作業指示
以下の掲載本文から「先日も、ある壮年の方が法要の」から「しまうのです。自分も近づいてきたのかと。」までを抜き出し、「経済」を「金銭」に変えて書き直してください。

掲載本文
--- --- ---
片山寛隆
慌しい師走が押し迫りました。毎年一年が過ぎるのを早く感じるのは私だけでしょうか。
今年も想像をもしなかったことが次から次へと起こり、その起こったことを問い返す間もなく、次に関心が奪われていくといった時間に追われているのが、我々の日常になっています。
先日も、ある壮年の方が法要の席で「もっとゆとりをもって人生を考え、今を大事にしなければならないことは分かっていても、現実は生活に追われ、それどころではない」と言われました。
日常、生きるということは、厳しく大変な時代であります故に、経済と時間に振り回されていると言っても過言ではありません。一分でも遅れると取り返しのつかないことになったり、また或いは、一分一秒変化する株式市場の報道に一喜一憂するという社会です。
だから、現代を生きるということは、好む好まざるに関わらずそこを生きねばならぬ、故に時間と経済こそが絶対のものであるということがあります。確かに、我々が生きるということの上で、経済は大切であり、最も必要欠くべからざるものの一つでありますが、我々の先人は、このことを「お金は生きる上の大事な手段であって、生きる目的とはならない」と仰っています。
目的とはならないものを目的としてきたと気づかされてはじめて、手段としての経済や時間を見ていく眼をもつことなのではないでしょうか。そのような眼すべてを見て、受け止めてこられたのが、真宗門徒として生きてこられた先人から教えられることであります。
池井隆秀
新聞を見ると、氏名の横に黒い線の入った記事に目がいくようになりました。そして、その人の年齢を自然と見てしまうのです。自分も近づいてきたのかと。
毎日が慌しく、サラリーマン生活を送れば、いよいよ日々の過ぎ去ることの速さを通感します。朝起きて、一日が始まり、職場に出勤し、また我が家に帰宅する同じパターンの毎日、そんな生活をしていると月日は凄い速さで流れていきます。それは、そのまま「空過」(空しく過ぎる)ということに繋がっていきます。そして、そこから生じる大きな問題は、あらゆる事柄に無関心・無感動・無批判な生活に流されることではないかと思います。一度立ち止まって考える時間をもちたいものです。
ご門徒の元気な方が、ある日突然亡くなられました。私たちは、明日が保証されているものとして過ごしていますが、通用しないことです。葬儀を終えた後、いつも次のことについて確認させてもらっています。
一つは、お別れした人との出遇いがあったのかということです。最後のお別れですというのは、出遇いがあってのことです。過去に本当に出遇っていただろうかという確認を通して、これから出遇いが始まるということになるのではないでしょうか。
--- --- ---
データセット項目
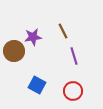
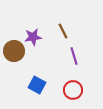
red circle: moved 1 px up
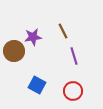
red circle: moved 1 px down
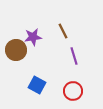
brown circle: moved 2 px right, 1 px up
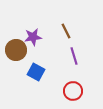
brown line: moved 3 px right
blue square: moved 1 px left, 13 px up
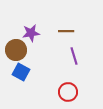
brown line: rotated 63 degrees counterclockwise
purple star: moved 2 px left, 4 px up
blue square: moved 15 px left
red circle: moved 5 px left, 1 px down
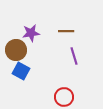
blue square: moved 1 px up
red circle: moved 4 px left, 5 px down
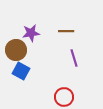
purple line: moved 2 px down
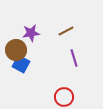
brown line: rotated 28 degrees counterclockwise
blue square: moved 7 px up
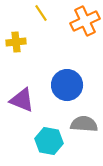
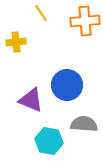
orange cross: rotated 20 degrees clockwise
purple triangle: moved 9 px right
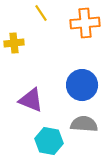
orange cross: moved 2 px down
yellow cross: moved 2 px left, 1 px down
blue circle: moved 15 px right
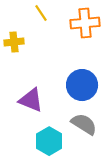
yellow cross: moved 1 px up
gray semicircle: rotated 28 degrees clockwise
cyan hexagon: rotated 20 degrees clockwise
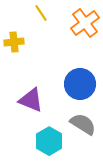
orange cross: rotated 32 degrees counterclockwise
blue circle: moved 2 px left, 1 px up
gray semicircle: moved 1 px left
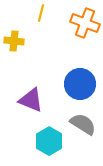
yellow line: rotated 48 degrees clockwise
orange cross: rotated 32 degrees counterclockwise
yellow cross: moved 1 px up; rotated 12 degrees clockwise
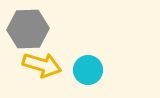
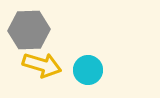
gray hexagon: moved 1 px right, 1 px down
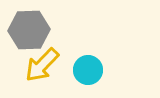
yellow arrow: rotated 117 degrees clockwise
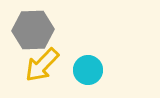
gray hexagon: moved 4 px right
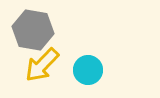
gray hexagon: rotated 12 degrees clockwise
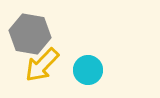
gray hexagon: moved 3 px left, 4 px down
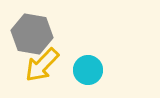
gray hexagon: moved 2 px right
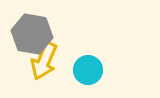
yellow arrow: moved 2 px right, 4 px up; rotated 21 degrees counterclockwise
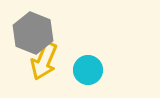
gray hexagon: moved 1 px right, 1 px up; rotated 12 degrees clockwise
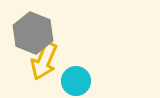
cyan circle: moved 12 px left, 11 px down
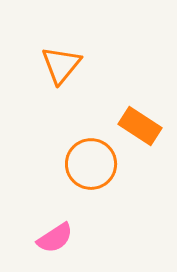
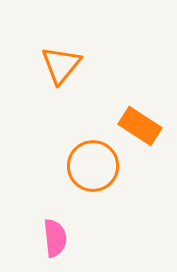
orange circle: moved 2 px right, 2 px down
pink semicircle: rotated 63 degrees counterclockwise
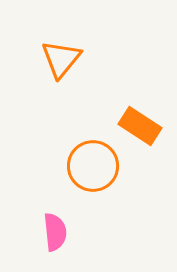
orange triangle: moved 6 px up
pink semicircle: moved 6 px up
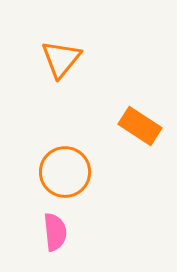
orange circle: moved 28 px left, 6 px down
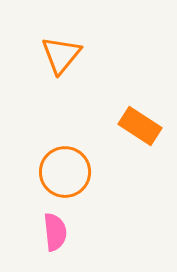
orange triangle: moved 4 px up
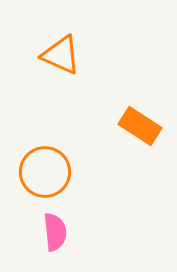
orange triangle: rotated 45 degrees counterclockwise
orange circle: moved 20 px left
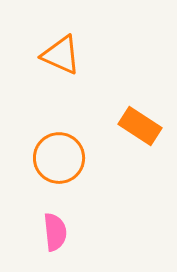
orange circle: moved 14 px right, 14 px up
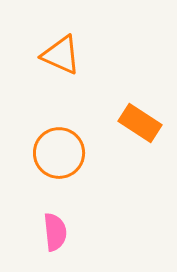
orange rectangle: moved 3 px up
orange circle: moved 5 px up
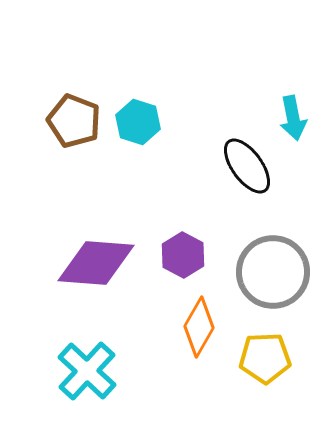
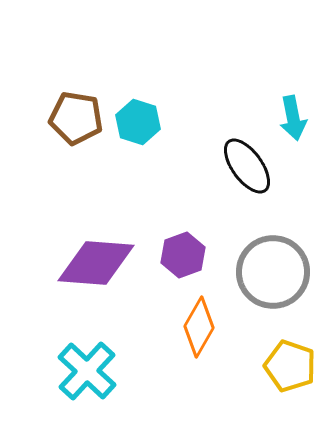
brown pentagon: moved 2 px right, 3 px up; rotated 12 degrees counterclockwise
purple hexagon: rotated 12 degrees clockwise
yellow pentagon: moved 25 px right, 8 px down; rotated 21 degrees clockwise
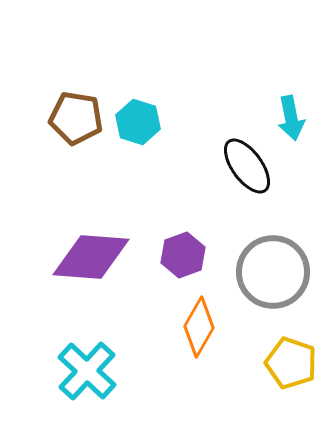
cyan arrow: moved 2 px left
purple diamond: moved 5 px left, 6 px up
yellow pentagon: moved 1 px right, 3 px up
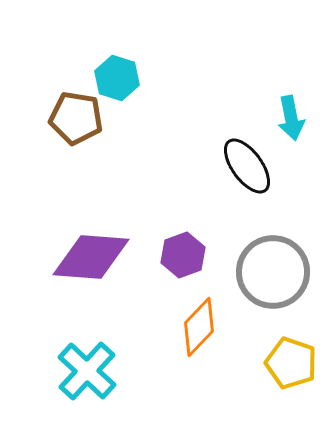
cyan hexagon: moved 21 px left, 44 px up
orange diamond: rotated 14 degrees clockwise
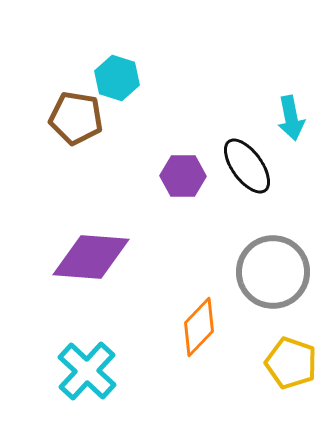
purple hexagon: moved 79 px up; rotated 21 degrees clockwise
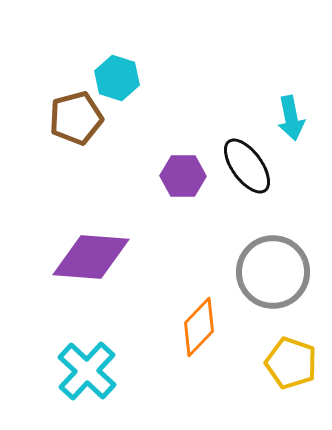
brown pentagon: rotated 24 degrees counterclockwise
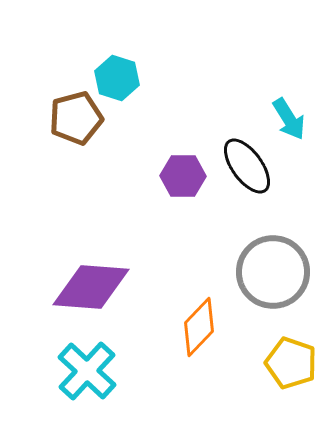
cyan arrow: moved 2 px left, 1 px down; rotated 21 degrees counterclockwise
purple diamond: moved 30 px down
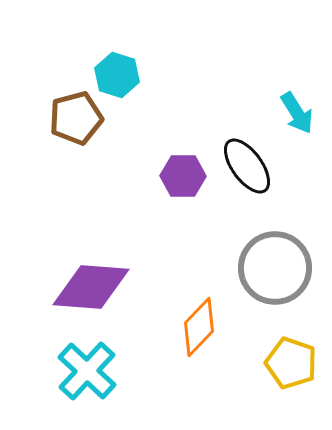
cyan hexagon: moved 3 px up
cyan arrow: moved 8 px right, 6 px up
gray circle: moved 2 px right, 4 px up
--- --- ---
回答
先日も、ある壮年の方が法要の席で「もっとゆとりをもって人生を考え、今を大事にしなければならないことは分かっていても、現実は生活に追われ、それどころではない」と言われました。
日常、生きるということは、厳しく大変な時代であります故に、金銭と時間に振り回されていると言っても過言ではありません。一分でも遅れると取り返しのつかないことになったり、また或いは、一分一秒変化する株式市場の報道に一喜一憂するという社会です。
だから、現代を生きるということは、好む好まざるに関わらずそこを生きねばならぬ、故に時間と金銭こそが絶対のものであるということがあります。確かに、我々が生きるということの上で、金銭は大切であり、最も必要欠くべからざるものの一つでありますが、我々の先人は、このことを「お金は生きる上の大事な手段であって、生きる目的とはならない」と仰っています。
目的とはならないものを目的としてきたと気づかされてはじめて、手段としての金銭や時間を見ていく眼をもつことなのではないでしょうか。そのような眼すべてを見て、受け止めてこられたのが、真宗門徒として生きてこられた先人から教えられることであります。
池井隆秀
新聞を見ると、氏名の横に黒い線の入った記事に目がいくようになりました。そして、その人の年齢を自然と見てしまうのです。自分も近づいてきたのかと。